To see how this can be used, we can visualize these estimates for the internal nodes by creating new prediction data and plotting the predictions on a tree:
#use gratia's data_slice function to create prediction levels for all the values of species
phylo_pred_data <- gratia::data_slice(
object = m_phylo1,
species_phylo = evenly(species_phylo),
species = ref_level(species)
) |>
mutate(label = species_phylo)
#add the predicted values for the two models, excluding the species-level random effect from the predictions
phylo_pred1 <- phylo_pred_data |>
add_fitted(model = m_phylo1, value = "estimate", exclude = "s(species)")
phylo_pred2 <- phylo_pred_data |>
add_fitted(model = m_phylo2, value = "estimate", exclude = "s(species)")
pred1_tree <- phylo_pred1 |>
full_join(tree,y = _, by = "label")
pred2_tree <- phylo_pred2 |>
full_join(tree,y = _, by = "label")
trs_pred <- list(`Trait 1` = pred1_tree, `Trait 2` = pred2_tree)
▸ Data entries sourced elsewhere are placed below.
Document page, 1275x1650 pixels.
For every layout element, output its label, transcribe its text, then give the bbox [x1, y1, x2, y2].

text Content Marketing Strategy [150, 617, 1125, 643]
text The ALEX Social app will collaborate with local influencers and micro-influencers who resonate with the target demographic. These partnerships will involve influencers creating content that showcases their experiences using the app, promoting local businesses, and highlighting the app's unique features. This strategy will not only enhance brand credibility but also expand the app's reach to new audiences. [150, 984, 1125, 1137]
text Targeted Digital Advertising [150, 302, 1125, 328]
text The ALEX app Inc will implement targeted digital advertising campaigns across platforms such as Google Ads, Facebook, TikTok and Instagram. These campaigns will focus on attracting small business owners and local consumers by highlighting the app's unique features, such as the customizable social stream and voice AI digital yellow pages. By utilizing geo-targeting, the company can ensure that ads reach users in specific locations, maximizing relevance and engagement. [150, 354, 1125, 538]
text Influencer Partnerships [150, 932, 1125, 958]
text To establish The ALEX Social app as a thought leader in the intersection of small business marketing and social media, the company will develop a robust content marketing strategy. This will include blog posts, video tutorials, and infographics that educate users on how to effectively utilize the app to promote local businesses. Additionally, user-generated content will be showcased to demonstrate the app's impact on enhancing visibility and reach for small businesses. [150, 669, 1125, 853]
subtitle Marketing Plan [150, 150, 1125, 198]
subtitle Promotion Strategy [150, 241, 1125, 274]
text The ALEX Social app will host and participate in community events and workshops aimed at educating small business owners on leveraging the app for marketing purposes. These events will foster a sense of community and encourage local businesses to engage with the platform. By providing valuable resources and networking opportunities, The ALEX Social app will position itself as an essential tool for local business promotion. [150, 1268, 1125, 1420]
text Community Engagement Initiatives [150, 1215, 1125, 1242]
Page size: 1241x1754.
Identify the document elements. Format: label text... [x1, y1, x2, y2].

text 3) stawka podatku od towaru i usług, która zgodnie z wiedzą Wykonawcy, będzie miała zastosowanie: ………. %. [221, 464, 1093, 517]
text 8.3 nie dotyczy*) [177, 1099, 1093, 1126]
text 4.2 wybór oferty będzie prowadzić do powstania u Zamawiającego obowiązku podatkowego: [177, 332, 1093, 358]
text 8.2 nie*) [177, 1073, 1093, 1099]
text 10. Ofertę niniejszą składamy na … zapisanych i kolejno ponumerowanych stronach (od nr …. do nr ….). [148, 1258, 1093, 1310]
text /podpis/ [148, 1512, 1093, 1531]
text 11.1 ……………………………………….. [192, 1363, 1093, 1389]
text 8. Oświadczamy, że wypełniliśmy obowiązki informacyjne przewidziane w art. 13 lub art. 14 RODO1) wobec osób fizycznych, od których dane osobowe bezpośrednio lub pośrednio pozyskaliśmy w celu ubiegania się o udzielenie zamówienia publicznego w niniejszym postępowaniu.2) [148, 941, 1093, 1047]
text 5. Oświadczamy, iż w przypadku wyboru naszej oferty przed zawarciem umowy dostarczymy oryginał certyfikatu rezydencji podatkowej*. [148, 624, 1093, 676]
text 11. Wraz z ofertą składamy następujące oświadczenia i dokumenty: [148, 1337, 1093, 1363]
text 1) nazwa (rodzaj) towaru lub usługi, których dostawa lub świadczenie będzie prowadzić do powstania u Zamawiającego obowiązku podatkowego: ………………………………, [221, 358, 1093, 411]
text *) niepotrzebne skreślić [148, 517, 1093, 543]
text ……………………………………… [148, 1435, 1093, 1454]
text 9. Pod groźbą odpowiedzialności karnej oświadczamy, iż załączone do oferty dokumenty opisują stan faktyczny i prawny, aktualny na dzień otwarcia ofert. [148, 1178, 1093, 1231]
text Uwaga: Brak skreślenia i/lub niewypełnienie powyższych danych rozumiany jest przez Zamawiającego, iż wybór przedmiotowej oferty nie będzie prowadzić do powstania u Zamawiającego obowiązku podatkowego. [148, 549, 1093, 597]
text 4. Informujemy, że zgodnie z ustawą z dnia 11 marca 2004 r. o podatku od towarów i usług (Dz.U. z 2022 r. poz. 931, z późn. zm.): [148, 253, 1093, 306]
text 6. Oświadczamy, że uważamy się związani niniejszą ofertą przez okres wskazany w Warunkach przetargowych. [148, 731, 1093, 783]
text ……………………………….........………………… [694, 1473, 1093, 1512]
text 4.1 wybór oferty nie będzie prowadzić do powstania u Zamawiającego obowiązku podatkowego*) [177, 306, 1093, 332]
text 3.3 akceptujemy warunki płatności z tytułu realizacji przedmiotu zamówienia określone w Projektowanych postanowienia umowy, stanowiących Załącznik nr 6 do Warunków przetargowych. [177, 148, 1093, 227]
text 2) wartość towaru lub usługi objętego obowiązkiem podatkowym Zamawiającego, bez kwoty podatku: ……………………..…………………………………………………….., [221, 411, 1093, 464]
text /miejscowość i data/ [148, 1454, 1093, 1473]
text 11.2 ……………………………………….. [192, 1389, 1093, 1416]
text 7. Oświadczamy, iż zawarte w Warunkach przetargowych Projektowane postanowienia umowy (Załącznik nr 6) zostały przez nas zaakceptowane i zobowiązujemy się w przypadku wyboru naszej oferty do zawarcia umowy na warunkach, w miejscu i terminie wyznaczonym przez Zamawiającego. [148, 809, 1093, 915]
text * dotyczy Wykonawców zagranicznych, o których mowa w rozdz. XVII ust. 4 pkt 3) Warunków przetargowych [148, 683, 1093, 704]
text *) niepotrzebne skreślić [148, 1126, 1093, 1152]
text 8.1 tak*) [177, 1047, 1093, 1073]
class(trs_pred) <- 'treedataList'
trait_pred_plot <- ggtree(trs_pred) +
facet_wrap(~.id) +
geom_nodepoint(aes(fill = estimate), shape = 21, size = 2)+
geom_tippoint(aes(fill = estimate), shape = 21, size = 2) +
scale_fill_continuous_divergingx(
name = "Estimated trait value",
palette = 'RdBu',
mid = 0,
rev = TRUE
) +
theme(legend.position = "bottom")
trait_pred_plot
Note that the root node is estimated to have a non-zero value for both models; this is not an error; in this case, the regression model includes an unpenalized intercept term, so the estimated value of the root here corresponds to the estimated value of the intercept; the estimated phylogenetic smooth value for this node should be zero.
If you instead want to fit a model for only the tips of a tree, you can do so by specifying internal_nodes = FALSE.
S_phylo_tips <- mrf_penalty(tree, internal_nodes = FALSE)
#this should be a 20 x 20 matrix:
dim(S_phylo_tips)[1] 20 20
We can see that this gives an almost identical model fit for the trait with phylogenetic signal. We can do this by using the new penalty, and just setting drop.unused.levels = FALSE (although in general you should not rely on this functionality, and instead specify factor levels explicitly in the data):
m_tips_phylo1 <- gam(
y1 ~ s(species_phylo, bs = "mrf", xt = list(penalty = S_phylo_tips)) +
s(species, bs = "re"),
data = phylo_df,
method = "REML",
drop.unused.levels = TRUE
)
overview(m_tips_phylo1)
Generalized Additive Model with 3 terms
term type k edf ref.edf statistic p.value
<chr> <chr> <dbl> <dbl> <dbl> <dbl> <chr>
1 Intercept parametric NA 1 1 3.64 <0.001
2 s(species_phylo) MRF 19 16.7 19 26.2 <0.001
3 s(species) Random effect 20 0.00113 19 0.0000587 0.0135
However, this model is now unable to make predictions for internal nodes.